Exercise prompt ->
Reproduce everything in the listing from the line containing "genus: Puffinus" down to the line containing "genus: Carex", replacing "scientific name" with "species" and leaving all else unchanged.

Items ->
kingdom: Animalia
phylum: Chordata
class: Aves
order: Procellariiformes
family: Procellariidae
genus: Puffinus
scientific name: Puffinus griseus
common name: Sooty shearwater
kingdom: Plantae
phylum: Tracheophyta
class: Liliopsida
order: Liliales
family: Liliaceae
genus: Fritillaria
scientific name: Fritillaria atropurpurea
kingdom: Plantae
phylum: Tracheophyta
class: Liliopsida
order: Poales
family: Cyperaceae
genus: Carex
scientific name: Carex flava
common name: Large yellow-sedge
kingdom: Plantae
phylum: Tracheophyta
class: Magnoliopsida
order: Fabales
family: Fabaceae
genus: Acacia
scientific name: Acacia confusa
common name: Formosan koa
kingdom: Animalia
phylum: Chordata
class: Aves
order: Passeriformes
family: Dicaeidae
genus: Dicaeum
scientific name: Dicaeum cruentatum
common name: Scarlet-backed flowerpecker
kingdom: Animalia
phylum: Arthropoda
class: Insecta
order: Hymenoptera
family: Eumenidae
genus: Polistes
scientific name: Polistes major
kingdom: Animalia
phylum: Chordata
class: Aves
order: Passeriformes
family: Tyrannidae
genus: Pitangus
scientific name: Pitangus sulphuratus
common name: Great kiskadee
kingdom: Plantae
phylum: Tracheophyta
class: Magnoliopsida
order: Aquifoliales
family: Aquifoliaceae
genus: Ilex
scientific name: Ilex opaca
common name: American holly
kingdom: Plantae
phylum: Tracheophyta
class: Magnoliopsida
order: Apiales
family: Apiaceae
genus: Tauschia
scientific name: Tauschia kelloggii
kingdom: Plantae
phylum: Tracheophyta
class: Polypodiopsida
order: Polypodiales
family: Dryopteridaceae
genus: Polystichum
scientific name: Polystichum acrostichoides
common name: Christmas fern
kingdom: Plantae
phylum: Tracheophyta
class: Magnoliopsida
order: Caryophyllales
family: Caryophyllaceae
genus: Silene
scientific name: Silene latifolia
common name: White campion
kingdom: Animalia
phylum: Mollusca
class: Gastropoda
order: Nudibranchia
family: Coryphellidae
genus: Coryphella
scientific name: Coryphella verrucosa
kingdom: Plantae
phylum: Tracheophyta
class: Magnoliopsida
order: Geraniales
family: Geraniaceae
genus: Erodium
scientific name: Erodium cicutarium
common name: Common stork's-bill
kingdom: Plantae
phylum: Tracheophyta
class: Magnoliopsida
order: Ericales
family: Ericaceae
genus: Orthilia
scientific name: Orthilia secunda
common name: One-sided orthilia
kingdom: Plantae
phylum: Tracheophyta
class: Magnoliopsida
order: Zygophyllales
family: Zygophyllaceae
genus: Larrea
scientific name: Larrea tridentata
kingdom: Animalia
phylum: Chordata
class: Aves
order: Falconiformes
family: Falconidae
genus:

Full solution ->
genus: Puffinus
species: Puffinus griseus
common name: Sooty shearwater
kingdom: Plantae
phylum: Tracheophyta
class: Liliopsida
order: Liliales
family: Liliaceae
genus: Fritillaria
species: Fritillaria atropurpurea
kingdom: Plantae
phylum: Tracheophyta
class: Liliopsida
order: Poales
family: Cyperaceae
genus: Carex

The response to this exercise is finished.